** start INFORMATION GIVEN **
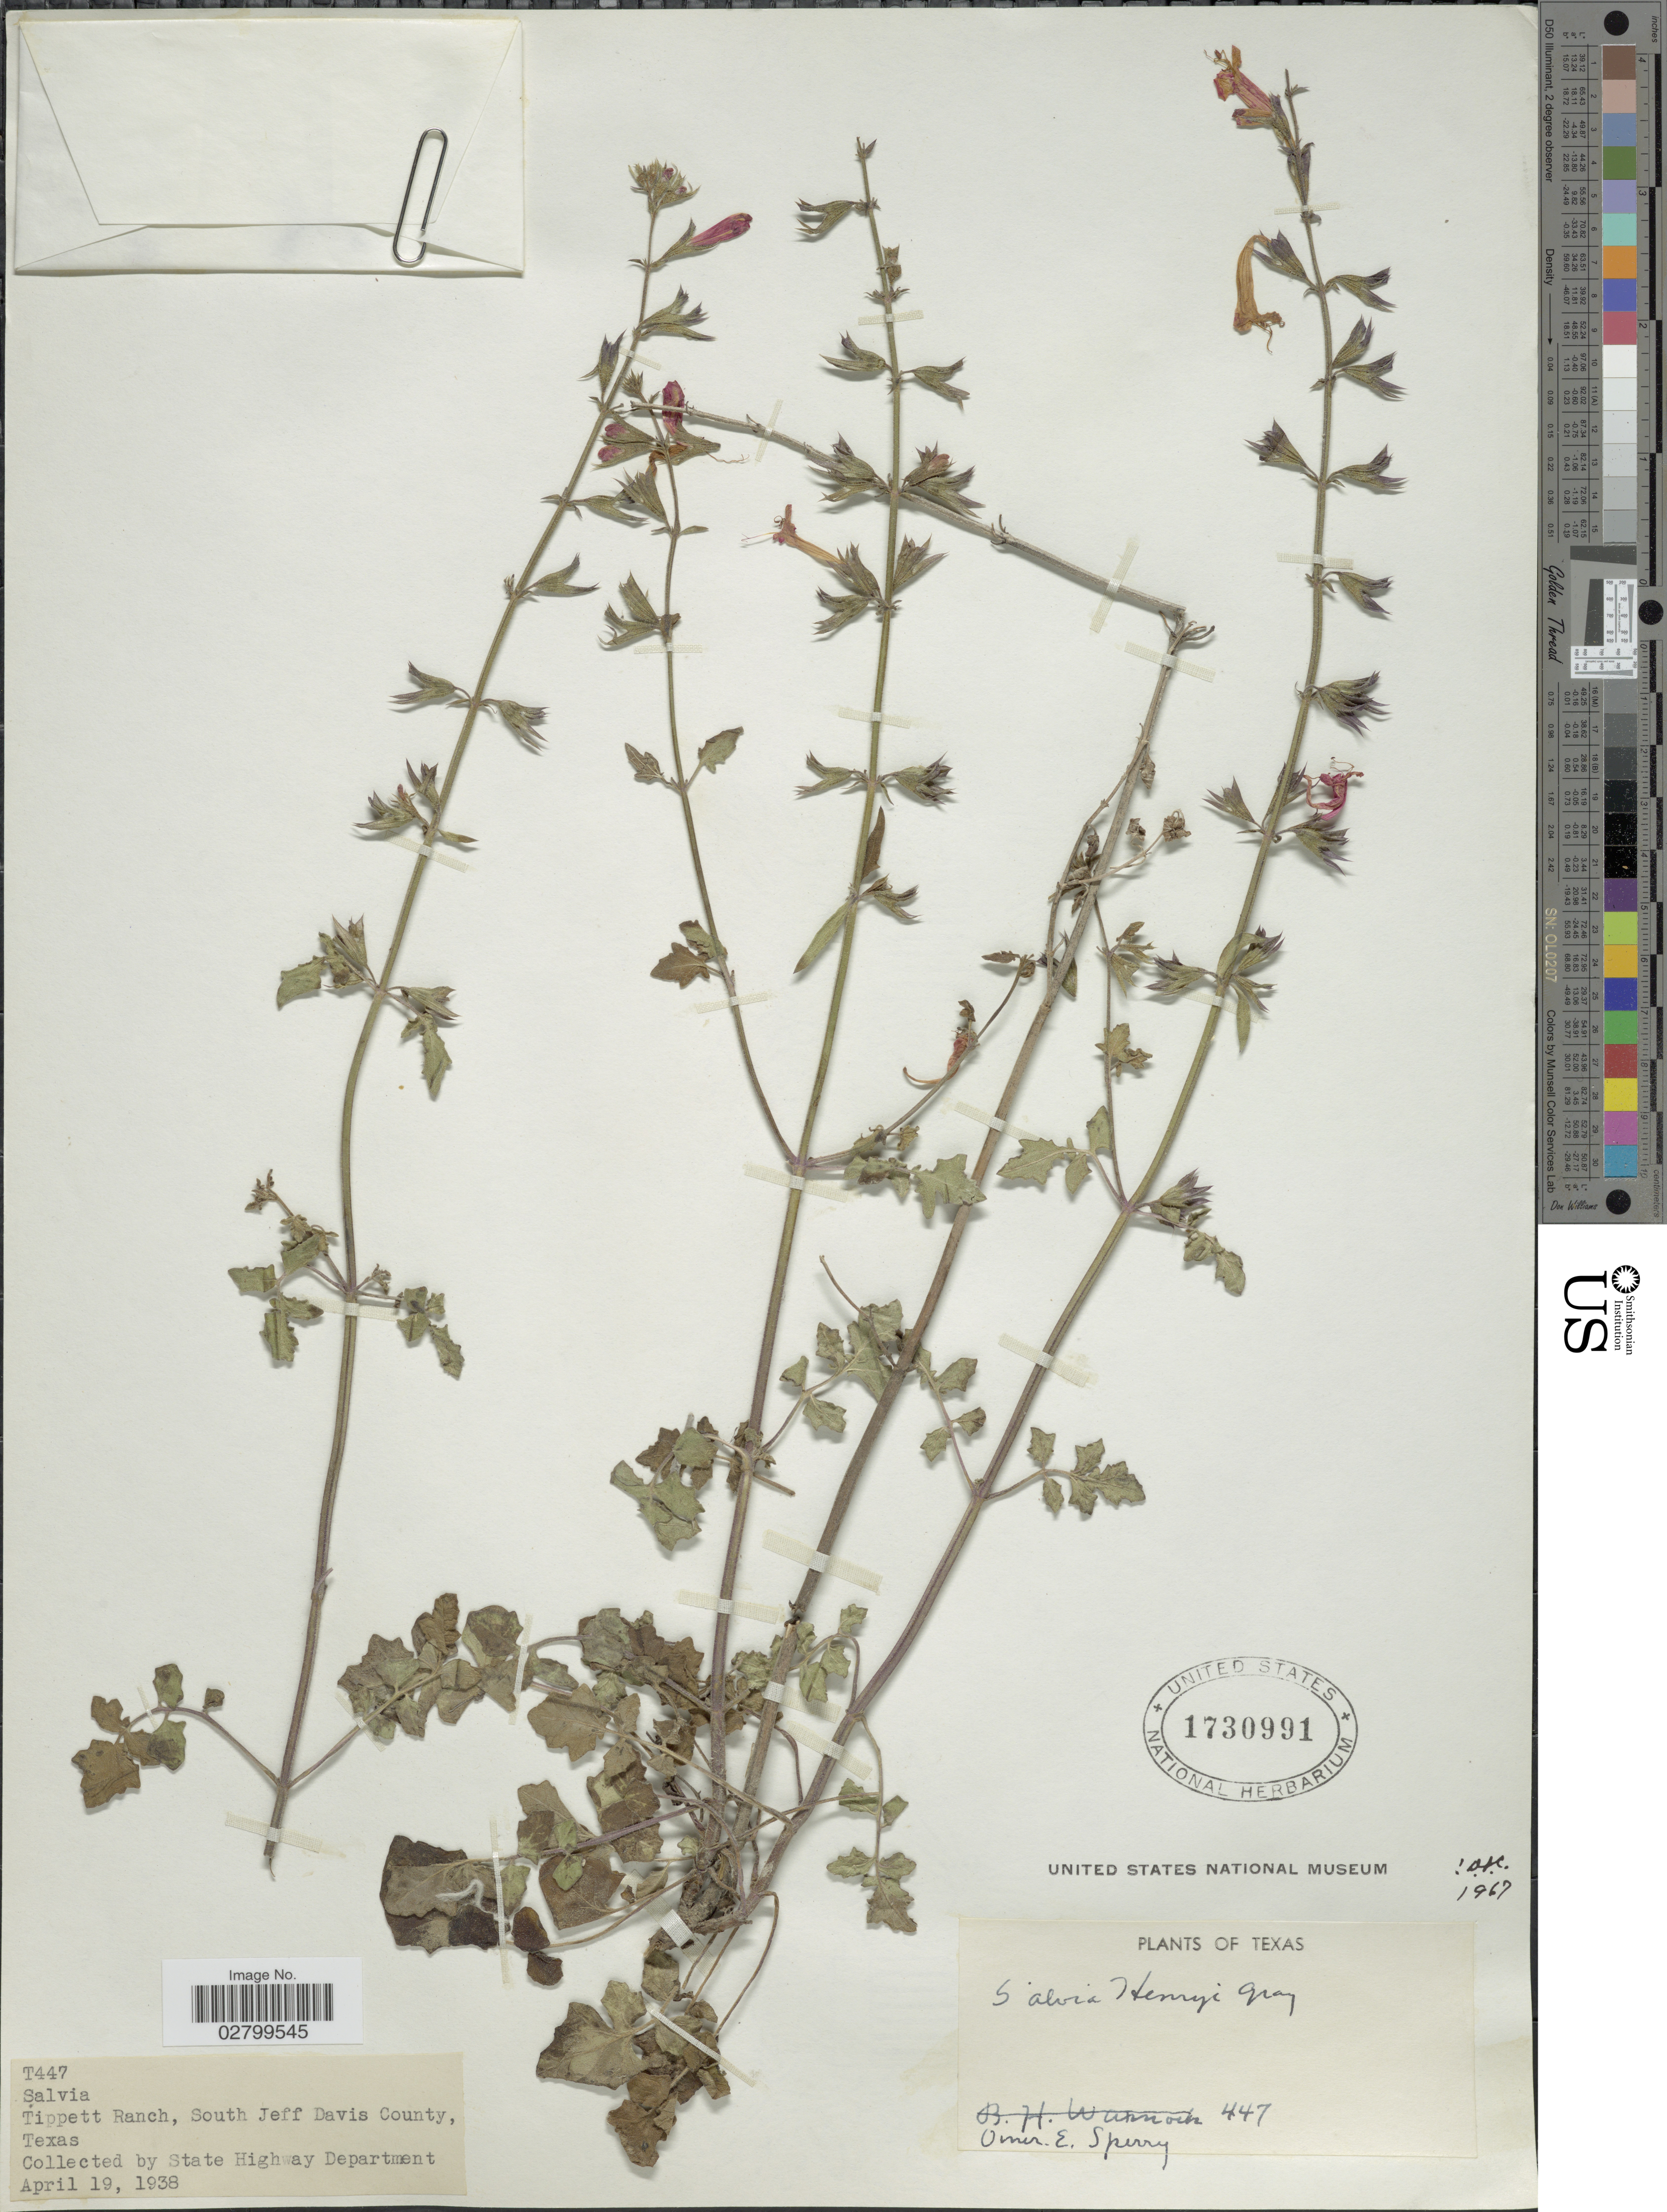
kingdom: Plantae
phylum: Tracheophyta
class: Magnoliopsida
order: Lamiales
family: Lamiaceae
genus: Salvia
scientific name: Salvia henryi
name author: A. Gray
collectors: O. E. Sperry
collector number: T447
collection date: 1938-04-19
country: United States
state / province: Texas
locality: Tippett Ranch, South Jeff Davis County.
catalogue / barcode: US 1730991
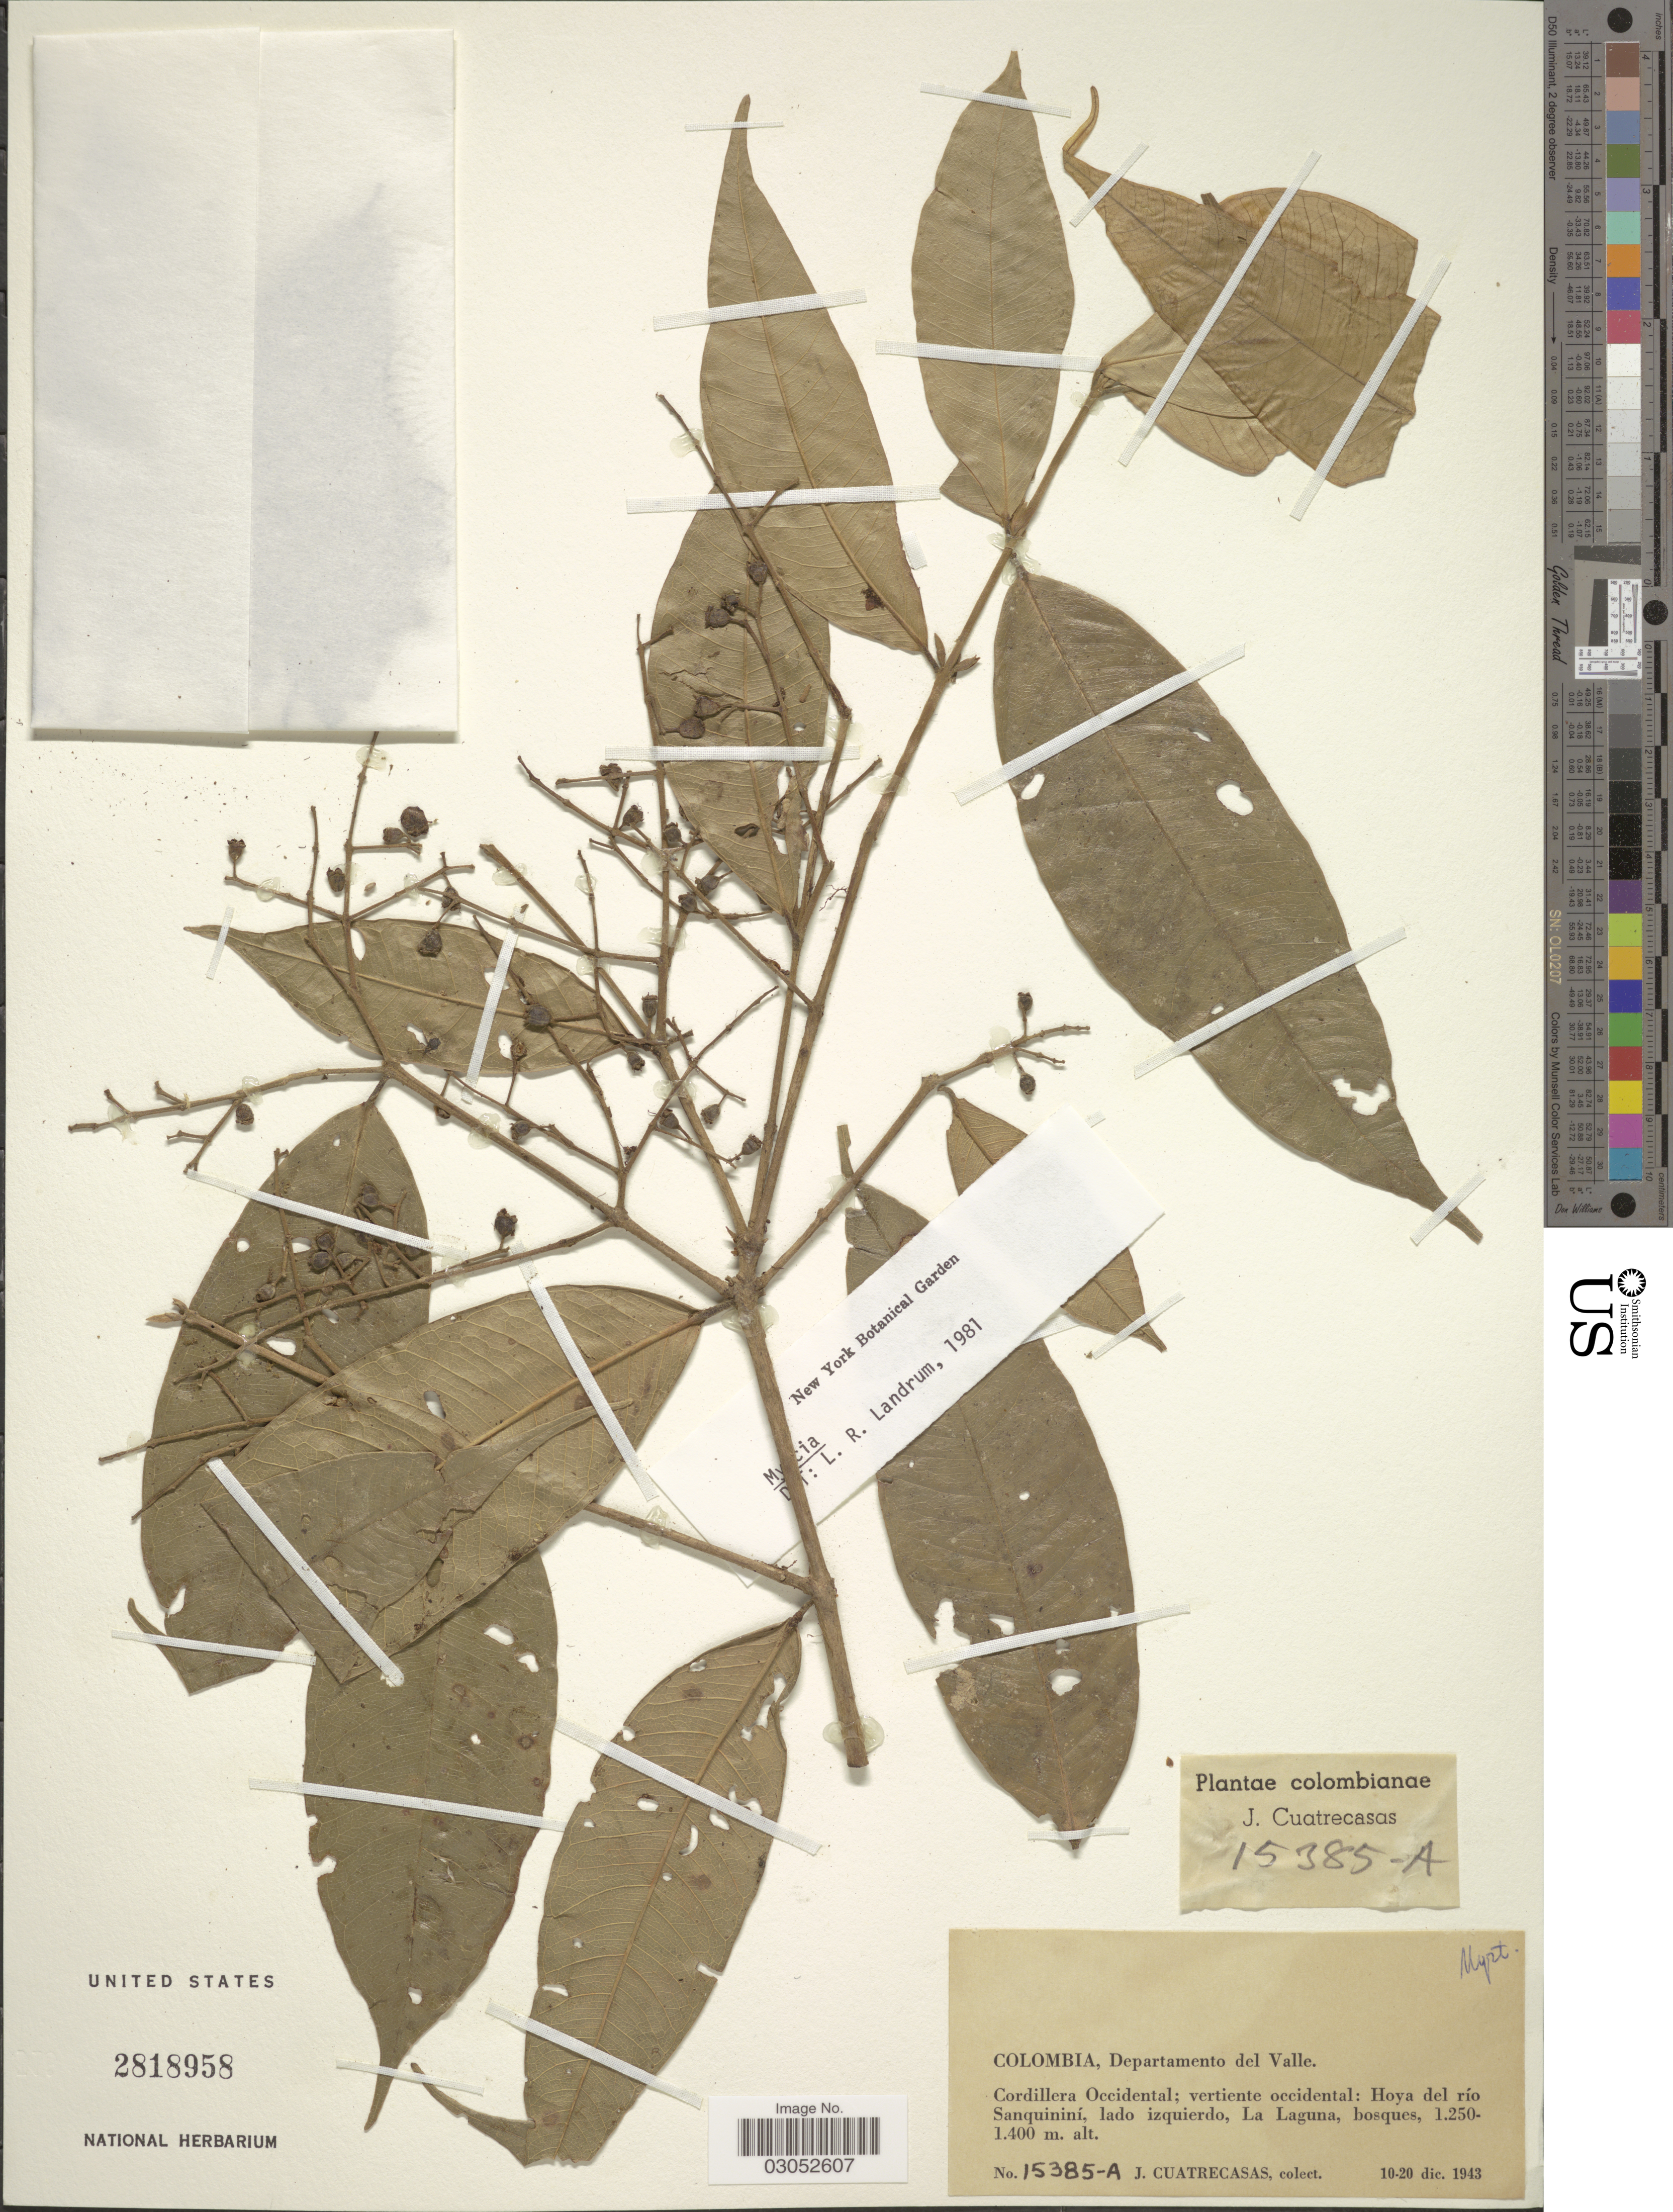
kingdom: Plantae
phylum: Tracheophyta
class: Magnoliopsida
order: Myrtales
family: Myrtaceae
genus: Myrcia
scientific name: Myrcia sp.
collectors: J. Cuatrecasas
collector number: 15385-A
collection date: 1943-12-10/1943-12-20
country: Colombia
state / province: Valle del Cauca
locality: Departamento del Valle. Cordillera Occidental; vertiente occidental: Hoya del río Sanquininí, lado izquierdo, La Laguna.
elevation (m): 1250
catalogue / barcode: US 2818958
** end INFORMATION GIVEN **
__PROBLEM STATEMENT__. Convert the stretch of records from the line containing "catalogue / barcode: US 1730991" through the end of the records into a two-column CSV headed field and value, one row per line, with each part in its own quoted field and any line breaks turned into spaces. Leave the pictures out.

__EXPECTED ANSWER__.
field,value
"catalogue / barcode:","US 1730991"
"kingdom:","Plantae"
"phylum:","Tracheophyta"
"class:","Magnoliopsida"
"order:","Myrtales"
"family:","Myrtaceae"
"genus:","Myrcia"
"scientific name:","Myrcia sp."
"collectors:","J. Cuatrecasas"
"collector number:","15385-A"
"collection date:","1943-12-10/1943-12-20"
"country:","Colombia"
"state / province:","Valle del Cauca"
"locality:","Departamento del Valle. Cordillera Occidental; vertiente occidental: Hoya del río Sanquininí, lado izquierdo, La Laguna."
"elevation (m):","1250"
"catalogue / barcode:","US 2818958"